Demystifying Network Cards

- https://events.ccc.de/congress/2017/Fahrplan/events/9159.htm...

- https://streaming.media.ccc.de/34c3/relive/9159




Thanks for posting these links. On page 20 of the slide deck the author enumerates problems with existing user mode frameworks and one bullet point states:

• Limited support for interrupts

• Interrupts not considered useful at >= 0.1 Mpps

Does anyone have any insight into why Interrupts aren't considers "useful" at this rate? Is this a reference to NAPI and the threshold at which its better to poll?


The core of the problem is an optimization problem between saving power and optimizing for latency.

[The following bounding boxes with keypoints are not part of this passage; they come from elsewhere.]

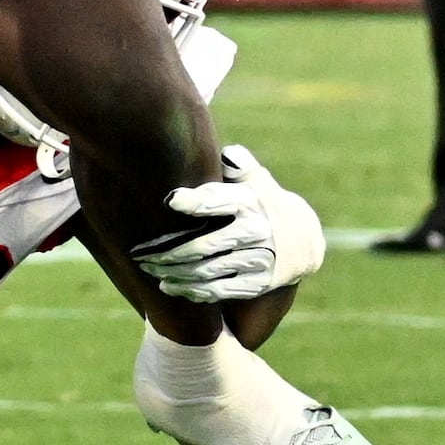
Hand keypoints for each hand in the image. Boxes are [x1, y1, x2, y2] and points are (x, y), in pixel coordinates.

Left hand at [134, 147, 329, 301]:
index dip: (195, 201)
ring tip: (150, 271)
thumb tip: (226, 152)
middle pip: (202, 246)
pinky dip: (192, 292)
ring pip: (206, 273)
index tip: (170, 201)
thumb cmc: (262, 202)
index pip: (219, 201)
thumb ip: (239, 164)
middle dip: (167, 253)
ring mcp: (257, 261)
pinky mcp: (257, 284)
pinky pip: (218, 291)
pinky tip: (170, 287)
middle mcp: (255, 233)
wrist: (304, 241)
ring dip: (174, 275)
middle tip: (141, 254)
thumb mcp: (257, 180)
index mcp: (249, 202)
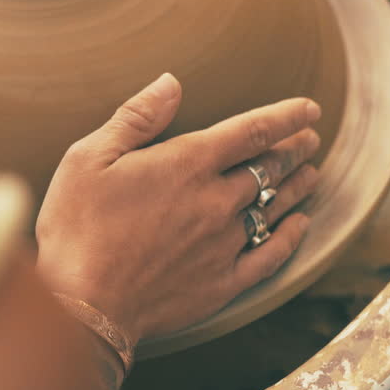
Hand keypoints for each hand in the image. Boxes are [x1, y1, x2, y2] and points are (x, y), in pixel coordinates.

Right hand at [35, 74, 321, 342]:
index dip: (286, 116)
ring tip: (312, 174)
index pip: (252, 131)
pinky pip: (270, 257)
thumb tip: (171, 83)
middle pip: (269, 168)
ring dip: (297, 187)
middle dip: (294, 150)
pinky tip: (300, 226)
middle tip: (309, 141)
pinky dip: (291, 237)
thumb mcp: (89, 158)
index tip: (310, 110)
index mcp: (187, 164)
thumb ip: (136, 118)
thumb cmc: (77, 228)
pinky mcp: (222, 284)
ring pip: (275, 208)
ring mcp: (224, 245)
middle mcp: (216, 201)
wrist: (83, 306)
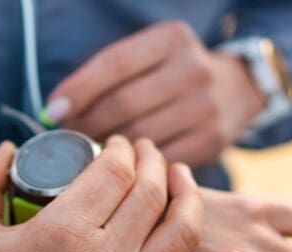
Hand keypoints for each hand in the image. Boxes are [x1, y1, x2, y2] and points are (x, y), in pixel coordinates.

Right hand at [0, 138, 242, 251]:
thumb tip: (3, 148)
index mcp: (64, 231)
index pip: (114, 170)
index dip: (120, 147)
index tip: (116, 143)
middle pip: (150, 192)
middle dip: (152, 160)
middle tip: (145, 150)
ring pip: (181, 234)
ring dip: (189, 197)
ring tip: (182, 178)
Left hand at [43, 21, 263, 166]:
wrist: (237, 89)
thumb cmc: (172, 74)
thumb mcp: (149, 55)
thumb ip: (107, 75)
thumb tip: (58, 110)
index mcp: (170, 40)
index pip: (114, 65)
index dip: (79, 89)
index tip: (54, 110)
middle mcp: (192, 70)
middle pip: (124, 104)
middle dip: (87, 124)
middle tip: (67, 139)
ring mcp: (206, 108)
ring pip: (139, 137)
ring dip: (105, 152)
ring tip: (87, 155)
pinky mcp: (212, 142)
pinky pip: (159, 161)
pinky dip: (133, 170)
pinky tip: (118, 171)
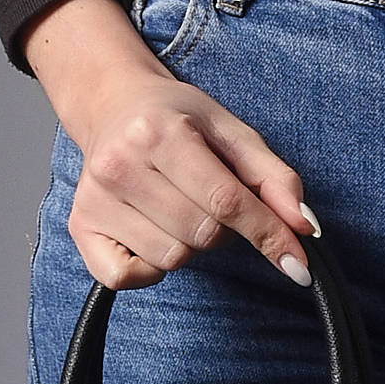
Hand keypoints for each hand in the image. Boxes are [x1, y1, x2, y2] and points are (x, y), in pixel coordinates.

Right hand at [19, 0, 317, 290]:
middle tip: (212, 201)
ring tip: (180, 209)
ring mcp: (94, 198)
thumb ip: (274, 178)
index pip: (226, 202)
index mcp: (160, 132)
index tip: (297, 264)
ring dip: (190, 245)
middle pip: (202, 234)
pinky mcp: (79, 226)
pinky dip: (150, 268)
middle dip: (224, 230)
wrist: (114, 106)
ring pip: (172, 258)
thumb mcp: (232, 133)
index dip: (269, 235)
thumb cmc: (178, 120)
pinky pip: (126, 278)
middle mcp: (119, 164)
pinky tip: (153, 234)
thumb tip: (304, 225)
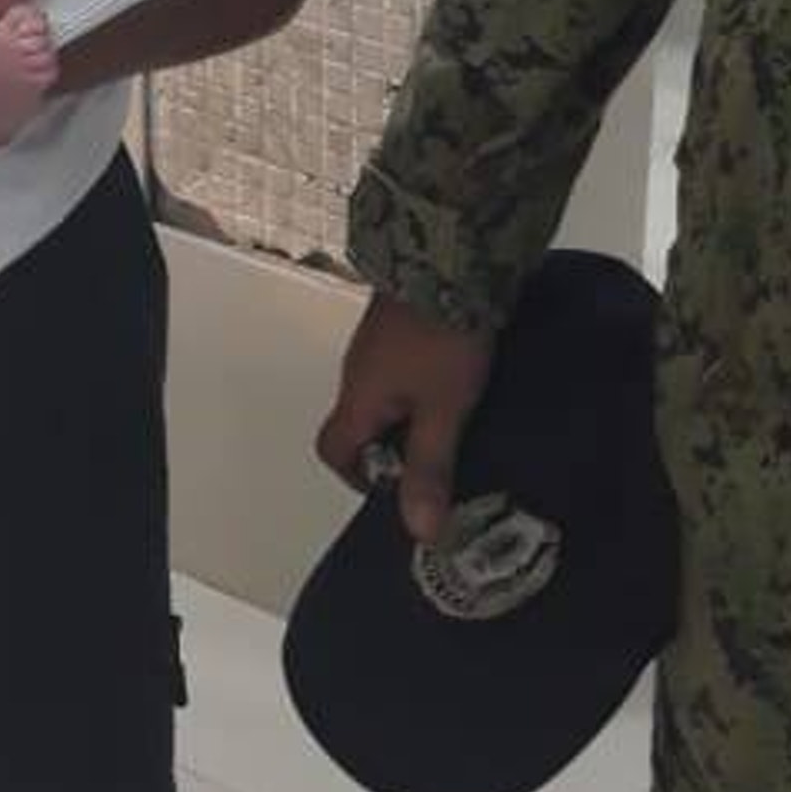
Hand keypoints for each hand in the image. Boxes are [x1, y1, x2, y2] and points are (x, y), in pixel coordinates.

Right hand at [316, 292, 494, 545]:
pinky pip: (398, 367)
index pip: (334, 451)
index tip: (400, 487)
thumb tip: (420, 533)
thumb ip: (430, 469)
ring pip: (381, 394)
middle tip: (440, 457)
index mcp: (357, 398)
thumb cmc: (443, 340)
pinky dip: (419, 384)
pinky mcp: (398, 320)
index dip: (360, 477)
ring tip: (456, 420)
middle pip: (358, 423)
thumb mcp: (444, 412)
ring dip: (409, 413)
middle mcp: (356, 370)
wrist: (451, 258)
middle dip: (392, 448)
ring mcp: (376, 341)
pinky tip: (456, 380)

Lets say you are receiving around 100k packets. You can fire 100k interrupts per second. Sure, no problem. But you'll probably be running at 100% CPU load. NAPI doesn't really help here. You'll see a quite high CPU load with NAPI (if measuring it correctly, CONFIG_IRQ_TIME_ACCOUNTING is often disabled), just not the horrible pre-NAPI live locks.

What will help is a driver that limits the interrupt rate (Intel drivers do this by default, the option is called ITR). Now you've got a high latency instead (for some definitions of high, you'll see 40-100 µs with ixgbe).

Note that the interrupts are now basically just a hardware timer. We don't need to use a NIC for hardware timers.

This is of course only true at quite high packet rates (0.1 Mpps was maybe the wrong figure, let's say 1 Mpps). Interrupts are great at low packet rates.

I've looked into this in some more detail in the Linux kernel a few years ago, see this paper for lots of details: https://www.net.in.tum.de/fileadmin/bibtex/publications/pape...

All the DPDK stuff about power saving is also quite interesting. Power saving is a relevant topic and DPDK is still quite bad at it. I think the most promising approach is dynamically adding and removing worker threads as well as controlling the CPU frequency from the application (that knows how loaded it actually is!) is currently the most promising approach. Unfortunately, most DPDK allocate threads and cores statically at the moment.


Thank you for the detailed explanation. Those bullets points make sense to me now. Cheers.